Cet exemple peut sembler trivial, mais si sur un ordinateur qui n’est pas le mien je recherche un document particulier, par où vais-je commencer à chercher ? La spécialisation permet donc en premier lieu de diviser l’information entre les différents sites et ainsi de réduire la charge informationnelle en chacun d’eux.
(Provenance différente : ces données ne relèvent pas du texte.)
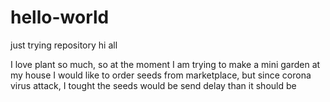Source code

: # hello-world
just trying repository
hi all 


I love plant so much, so at the moment I am trying to make a mini garden at my house
I would like to order seeds from marketplace, but since corona virus attack, I tought the seeds would be send delay than it should be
En second lieu, la spécialisation des espaces permet la mise en place de routines qui réduisent la charge cognitive des tâches à effectuer : prenez en exemple ces matin où, de votre lit, vous vous rendez à votre douche presque mécaniquement, puis avalez votre petit-déjeuner et vous retrouvez au métro sans même avoir l’impression d’avoir réalisé une seule opération consciente.
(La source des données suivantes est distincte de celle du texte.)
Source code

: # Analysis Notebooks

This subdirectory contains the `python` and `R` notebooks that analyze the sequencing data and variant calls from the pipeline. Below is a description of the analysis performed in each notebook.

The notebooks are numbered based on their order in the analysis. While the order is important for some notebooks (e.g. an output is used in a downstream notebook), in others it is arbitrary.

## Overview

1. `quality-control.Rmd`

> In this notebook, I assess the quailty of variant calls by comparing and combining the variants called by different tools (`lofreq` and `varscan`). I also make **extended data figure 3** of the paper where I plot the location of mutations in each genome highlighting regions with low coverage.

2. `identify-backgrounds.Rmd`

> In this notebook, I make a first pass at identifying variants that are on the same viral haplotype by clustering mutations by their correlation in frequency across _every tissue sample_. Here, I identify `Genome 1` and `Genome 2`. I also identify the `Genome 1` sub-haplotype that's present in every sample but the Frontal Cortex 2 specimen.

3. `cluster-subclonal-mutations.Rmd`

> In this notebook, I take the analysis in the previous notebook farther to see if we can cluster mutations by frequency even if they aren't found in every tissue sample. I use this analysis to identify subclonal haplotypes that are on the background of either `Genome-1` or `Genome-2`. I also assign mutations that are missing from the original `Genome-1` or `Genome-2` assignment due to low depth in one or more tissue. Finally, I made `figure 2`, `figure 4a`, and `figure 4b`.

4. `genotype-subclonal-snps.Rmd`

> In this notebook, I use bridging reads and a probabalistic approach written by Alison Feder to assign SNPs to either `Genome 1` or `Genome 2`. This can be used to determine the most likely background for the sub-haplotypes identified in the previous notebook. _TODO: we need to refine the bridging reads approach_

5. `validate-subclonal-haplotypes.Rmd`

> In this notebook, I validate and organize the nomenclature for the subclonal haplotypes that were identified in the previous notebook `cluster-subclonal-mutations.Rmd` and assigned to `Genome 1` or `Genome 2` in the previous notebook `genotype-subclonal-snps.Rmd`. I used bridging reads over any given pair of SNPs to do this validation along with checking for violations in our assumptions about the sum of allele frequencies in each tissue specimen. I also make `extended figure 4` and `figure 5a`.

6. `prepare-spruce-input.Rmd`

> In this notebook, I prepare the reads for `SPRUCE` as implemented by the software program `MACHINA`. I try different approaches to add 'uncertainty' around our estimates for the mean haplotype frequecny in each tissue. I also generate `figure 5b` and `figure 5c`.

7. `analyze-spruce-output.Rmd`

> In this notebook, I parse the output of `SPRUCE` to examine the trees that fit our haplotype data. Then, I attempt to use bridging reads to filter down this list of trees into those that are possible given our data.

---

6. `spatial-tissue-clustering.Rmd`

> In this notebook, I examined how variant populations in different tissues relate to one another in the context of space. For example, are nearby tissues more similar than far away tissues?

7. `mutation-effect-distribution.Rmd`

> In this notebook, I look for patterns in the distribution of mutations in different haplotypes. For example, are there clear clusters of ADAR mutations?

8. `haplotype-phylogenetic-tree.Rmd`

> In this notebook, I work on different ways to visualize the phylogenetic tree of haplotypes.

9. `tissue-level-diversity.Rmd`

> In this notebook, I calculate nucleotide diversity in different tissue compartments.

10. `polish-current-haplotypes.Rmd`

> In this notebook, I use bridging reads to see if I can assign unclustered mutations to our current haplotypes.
Angles morts, point de vue et immersion
Le cloisonnement est reproductible en 2D par projection au travers d’un avatar. Hors des jeux, cette technique n’a, me semble-t-il, jamais été utilisée dans des interfaces. Elle mériterait qu’on s’y intéresse…
Le cloisonnement est associé à la définition du champ de vision. De la même manière l’angle mort est associé à la définition du point de vue. Je ne peux voir les deux profils d’un même visage en même temps (sauf dans les peintures de Picasso). Il faudrait disposer d’une 4e dimension, celle du recul, pour pouvoir embrasser un objet 3D dans son ensemble (4e dimension difficile à se représenter, j’en conviens). Les angles mort au sens strict sont les zones du champs de vision obstrués par des objets (le cloisonnement n’est alors rien d’autre que la définition d’angles morts). Ici l’angle mort peut aussi prendre le sens de « face cachée », c’est-à-dire la portion d’un objet appartenant à la zone du champ de vision que lui-même obstrue.
En changeant de position, les angles mort changent aussi. Chaque point de vue est unique. Cette variation en fonction de la position est extrêmement difficile à recréer par projection dans un univers 2D, d’où le qualificatif d’immersif accolé aux mondes synthétiques 3D : la sensation d’immersion liée au point de vue ne peut être recréé sans la troisième dimension.
Conclusion : De la 3D à la notion de chemin
Dans ce post j’ai utilisé les notions de champ de vision et de point de vue pour distinguer espaces 2D et espaces 3D. Des différences qui ont été relevées il faudrait ensuite passer aux conséquences sur nos pratiques. Celles-ci sont cependant, en général, le résultat d’un parcours, d’un succession d’actions prenant place dans les mondes physiques et/ou digitaux. Il existe donc une forte connexion entre les pratiques et les déplacements topographiques. Nous entrons là dans la sphère du design d’interaction. L’étape suivante est de s’interroger sur ce en quoi les chemins (au sens de parcours) dans des espaces 3D diffèrent des chemins dans les espaces 2D. Par ailleurs il pourrait être fructueux de confronter les notions de champ de vision et de point de vue aux espaces contigu (comme le web) alors qu’elles semblent consubstantielles aux espaces continus.